Suppose we encode the attributes of an agent into a single string. We can think of this string as a compact description of the agent. Imagine also that a parser or decoder exists that constructs agents from their descriptions.

For example, if agents are products, their descriptions can be viewed as design specifications. If agents are businesses, their descriptions can be viewed as business plans. If agents are organisms, their descriptions can be viewed as their genetic codes.

In this case we can think of the points in agent space as descriptions. Let's call this design space. The evolutionary algorithm that searches design space must first construct agents from their descriptions, then evaluate the fitness of the agent. During mating, the designs of the parents are combined by crossover and mutation to create the designs of their offspring.

This version of the evolutionary algorithm is called a genetic algorithm.

Models

Evo

These concepts are formalized in evo.nlogo.
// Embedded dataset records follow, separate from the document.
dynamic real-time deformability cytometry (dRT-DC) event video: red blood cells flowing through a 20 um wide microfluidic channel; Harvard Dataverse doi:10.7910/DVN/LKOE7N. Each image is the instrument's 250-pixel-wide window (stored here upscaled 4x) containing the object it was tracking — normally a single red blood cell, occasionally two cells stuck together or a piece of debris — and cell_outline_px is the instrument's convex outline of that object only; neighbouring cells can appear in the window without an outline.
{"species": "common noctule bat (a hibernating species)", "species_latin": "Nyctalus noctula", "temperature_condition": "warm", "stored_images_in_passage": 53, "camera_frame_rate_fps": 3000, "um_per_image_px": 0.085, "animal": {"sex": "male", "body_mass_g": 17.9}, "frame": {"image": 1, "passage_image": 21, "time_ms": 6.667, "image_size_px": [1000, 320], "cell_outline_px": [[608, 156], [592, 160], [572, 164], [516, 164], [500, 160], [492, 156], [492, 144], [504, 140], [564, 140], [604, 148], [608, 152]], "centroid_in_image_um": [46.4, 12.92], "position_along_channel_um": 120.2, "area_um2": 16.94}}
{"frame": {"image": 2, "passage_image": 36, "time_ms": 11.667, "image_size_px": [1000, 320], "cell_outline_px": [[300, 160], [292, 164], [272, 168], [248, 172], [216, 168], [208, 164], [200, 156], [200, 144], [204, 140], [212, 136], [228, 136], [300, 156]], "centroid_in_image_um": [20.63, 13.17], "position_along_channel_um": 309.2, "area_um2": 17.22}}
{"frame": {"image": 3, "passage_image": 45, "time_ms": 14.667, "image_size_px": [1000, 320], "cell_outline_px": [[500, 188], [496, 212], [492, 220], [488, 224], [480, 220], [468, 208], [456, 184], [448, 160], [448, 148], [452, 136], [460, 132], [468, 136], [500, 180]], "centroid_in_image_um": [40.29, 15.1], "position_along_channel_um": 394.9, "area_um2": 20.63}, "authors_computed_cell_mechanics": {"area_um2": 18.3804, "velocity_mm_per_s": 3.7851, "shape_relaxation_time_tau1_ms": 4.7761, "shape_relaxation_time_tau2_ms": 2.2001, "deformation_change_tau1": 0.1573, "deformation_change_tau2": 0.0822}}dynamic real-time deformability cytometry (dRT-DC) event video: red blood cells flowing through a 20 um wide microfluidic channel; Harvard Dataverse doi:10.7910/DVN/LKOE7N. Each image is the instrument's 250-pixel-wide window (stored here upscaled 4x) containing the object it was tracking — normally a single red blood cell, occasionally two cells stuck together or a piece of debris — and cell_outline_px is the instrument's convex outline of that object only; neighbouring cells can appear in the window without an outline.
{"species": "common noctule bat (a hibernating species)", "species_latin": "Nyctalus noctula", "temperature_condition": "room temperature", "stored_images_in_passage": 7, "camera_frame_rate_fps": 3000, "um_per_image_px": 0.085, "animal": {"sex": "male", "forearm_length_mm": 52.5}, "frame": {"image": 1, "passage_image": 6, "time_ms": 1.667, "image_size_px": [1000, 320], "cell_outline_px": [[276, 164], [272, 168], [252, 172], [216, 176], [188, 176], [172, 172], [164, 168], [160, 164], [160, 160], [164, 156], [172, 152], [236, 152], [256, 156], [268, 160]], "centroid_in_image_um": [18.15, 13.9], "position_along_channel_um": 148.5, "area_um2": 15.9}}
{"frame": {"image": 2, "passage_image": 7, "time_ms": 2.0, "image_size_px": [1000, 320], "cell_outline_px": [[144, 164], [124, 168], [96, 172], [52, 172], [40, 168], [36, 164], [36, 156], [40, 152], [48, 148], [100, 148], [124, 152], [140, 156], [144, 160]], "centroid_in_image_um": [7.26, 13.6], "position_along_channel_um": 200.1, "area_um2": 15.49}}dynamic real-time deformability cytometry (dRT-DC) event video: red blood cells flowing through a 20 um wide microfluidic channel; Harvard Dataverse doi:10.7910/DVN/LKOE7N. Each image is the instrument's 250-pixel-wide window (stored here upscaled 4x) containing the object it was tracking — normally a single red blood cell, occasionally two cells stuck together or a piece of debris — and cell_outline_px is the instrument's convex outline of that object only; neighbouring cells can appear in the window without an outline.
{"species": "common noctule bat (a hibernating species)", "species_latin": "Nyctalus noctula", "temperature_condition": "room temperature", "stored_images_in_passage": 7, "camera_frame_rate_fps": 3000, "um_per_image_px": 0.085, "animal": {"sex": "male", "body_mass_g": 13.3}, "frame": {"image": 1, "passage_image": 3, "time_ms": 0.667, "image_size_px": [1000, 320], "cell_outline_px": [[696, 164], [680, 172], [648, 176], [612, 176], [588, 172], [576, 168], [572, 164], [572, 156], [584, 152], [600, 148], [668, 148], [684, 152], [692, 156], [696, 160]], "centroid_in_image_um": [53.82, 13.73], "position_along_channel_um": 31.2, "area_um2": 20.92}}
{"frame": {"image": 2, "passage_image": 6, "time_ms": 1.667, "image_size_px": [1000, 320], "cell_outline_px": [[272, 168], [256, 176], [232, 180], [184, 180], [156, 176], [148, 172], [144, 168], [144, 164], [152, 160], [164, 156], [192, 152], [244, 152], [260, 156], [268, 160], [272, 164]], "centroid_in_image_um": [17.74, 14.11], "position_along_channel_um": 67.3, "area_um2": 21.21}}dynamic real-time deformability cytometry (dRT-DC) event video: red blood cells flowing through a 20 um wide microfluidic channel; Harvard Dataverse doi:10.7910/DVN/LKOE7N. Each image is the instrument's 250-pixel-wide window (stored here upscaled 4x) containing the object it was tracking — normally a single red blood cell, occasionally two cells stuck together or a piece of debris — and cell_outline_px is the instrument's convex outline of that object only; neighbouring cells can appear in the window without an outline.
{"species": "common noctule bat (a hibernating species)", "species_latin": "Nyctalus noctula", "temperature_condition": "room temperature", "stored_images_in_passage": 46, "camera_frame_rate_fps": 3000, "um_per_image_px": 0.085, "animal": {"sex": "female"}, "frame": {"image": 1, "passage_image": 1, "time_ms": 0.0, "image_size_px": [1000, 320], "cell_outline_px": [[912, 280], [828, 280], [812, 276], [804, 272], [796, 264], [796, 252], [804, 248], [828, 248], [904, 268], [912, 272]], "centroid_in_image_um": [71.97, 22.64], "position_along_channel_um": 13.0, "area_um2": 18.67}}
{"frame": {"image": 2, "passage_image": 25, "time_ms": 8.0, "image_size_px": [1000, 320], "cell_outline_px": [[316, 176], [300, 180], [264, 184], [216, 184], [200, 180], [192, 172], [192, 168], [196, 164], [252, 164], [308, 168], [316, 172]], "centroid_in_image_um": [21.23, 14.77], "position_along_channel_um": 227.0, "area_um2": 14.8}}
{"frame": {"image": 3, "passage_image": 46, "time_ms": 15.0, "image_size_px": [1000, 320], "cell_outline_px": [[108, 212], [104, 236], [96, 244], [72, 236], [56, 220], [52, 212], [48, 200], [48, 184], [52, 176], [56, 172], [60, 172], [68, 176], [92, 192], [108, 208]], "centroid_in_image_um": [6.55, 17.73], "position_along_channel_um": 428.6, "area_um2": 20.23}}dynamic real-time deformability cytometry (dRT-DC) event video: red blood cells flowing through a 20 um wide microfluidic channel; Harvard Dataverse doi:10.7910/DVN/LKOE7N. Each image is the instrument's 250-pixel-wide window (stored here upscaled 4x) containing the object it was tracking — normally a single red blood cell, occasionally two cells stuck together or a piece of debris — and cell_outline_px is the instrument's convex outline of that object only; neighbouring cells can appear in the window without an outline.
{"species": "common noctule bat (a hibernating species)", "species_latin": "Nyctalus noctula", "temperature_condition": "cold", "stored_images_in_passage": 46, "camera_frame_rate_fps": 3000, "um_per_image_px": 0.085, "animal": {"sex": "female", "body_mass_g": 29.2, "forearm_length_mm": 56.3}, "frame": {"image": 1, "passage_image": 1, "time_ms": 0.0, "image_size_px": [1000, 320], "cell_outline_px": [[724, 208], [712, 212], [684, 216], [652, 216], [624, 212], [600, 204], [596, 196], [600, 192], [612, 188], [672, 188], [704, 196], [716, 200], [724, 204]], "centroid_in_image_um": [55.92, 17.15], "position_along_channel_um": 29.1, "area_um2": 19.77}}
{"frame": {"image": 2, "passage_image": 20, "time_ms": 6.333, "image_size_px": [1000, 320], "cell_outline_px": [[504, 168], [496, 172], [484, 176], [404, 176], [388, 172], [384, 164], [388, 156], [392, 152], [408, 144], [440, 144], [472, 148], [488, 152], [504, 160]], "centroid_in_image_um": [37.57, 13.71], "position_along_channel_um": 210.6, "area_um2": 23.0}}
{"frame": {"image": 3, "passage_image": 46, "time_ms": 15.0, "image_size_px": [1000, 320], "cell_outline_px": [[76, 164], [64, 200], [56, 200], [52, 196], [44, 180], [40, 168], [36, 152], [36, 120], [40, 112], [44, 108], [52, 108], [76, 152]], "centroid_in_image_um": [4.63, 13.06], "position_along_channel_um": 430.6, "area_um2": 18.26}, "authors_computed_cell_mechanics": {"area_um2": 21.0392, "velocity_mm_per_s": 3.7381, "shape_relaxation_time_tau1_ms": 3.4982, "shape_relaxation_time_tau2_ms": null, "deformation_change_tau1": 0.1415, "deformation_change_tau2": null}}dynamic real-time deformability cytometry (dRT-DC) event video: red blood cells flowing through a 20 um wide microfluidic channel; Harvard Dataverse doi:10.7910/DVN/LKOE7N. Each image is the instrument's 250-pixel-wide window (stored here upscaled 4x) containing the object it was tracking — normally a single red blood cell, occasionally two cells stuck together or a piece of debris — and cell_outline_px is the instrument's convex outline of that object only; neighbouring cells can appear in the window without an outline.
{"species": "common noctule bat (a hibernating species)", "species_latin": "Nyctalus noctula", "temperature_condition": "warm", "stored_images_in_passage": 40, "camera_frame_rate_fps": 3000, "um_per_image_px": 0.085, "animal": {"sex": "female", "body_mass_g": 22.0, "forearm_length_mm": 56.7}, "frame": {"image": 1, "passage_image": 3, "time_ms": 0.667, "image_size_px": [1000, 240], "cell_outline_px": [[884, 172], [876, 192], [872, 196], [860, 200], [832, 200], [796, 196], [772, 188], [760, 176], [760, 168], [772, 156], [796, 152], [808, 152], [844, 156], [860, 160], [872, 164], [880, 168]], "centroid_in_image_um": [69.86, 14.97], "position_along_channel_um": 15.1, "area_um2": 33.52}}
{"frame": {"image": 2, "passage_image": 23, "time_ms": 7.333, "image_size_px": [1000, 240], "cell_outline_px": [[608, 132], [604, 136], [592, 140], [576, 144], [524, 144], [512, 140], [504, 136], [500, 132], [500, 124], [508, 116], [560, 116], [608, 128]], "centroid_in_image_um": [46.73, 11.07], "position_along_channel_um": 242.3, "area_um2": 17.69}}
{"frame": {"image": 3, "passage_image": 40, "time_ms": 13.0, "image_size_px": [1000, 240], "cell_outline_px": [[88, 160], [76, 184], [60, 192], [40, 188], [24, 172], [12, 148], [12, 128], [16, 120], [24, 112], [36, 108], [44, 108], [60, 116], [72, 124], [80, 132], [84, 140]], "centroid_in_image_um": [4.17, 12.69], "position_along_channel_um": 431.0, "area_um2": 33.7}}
Here's the update procedure:

to update-turtle
   if fitness <= 0 [die stop]
   ifelse age < life-expectancy
   [
      set age age + 1
      move
      update-fitness
   ]
   [
      if threshold <= fitness [reproduce]
      die
   ]
end

Here's a typical way fitness is updated:

to update-fitness
   let competitor one-of other turtles
      with [distance myself < proximity]
   if competitor != nobody [
      let my-score random fitness
      let competitor-score random ([fitness] of competitor)
      let reward 1
      ifelse my-score < competitor-score
      [
         set fitness max (list 0 (fitness - reward))
         ask competitor [set fitness fitness + reward]
      ]
      [
         set fitness fitness + reward
         ask competitor [set fitness max (list 0 (fitness - reward))]
      ]
   ]
end

Notice that the more fit turtle has a better chance of winning the competition.

 

Echo

Echo (sample models/Biology) is a model about the evolution of fitness, adapted from John Holland's book "Hidden Order" (1995).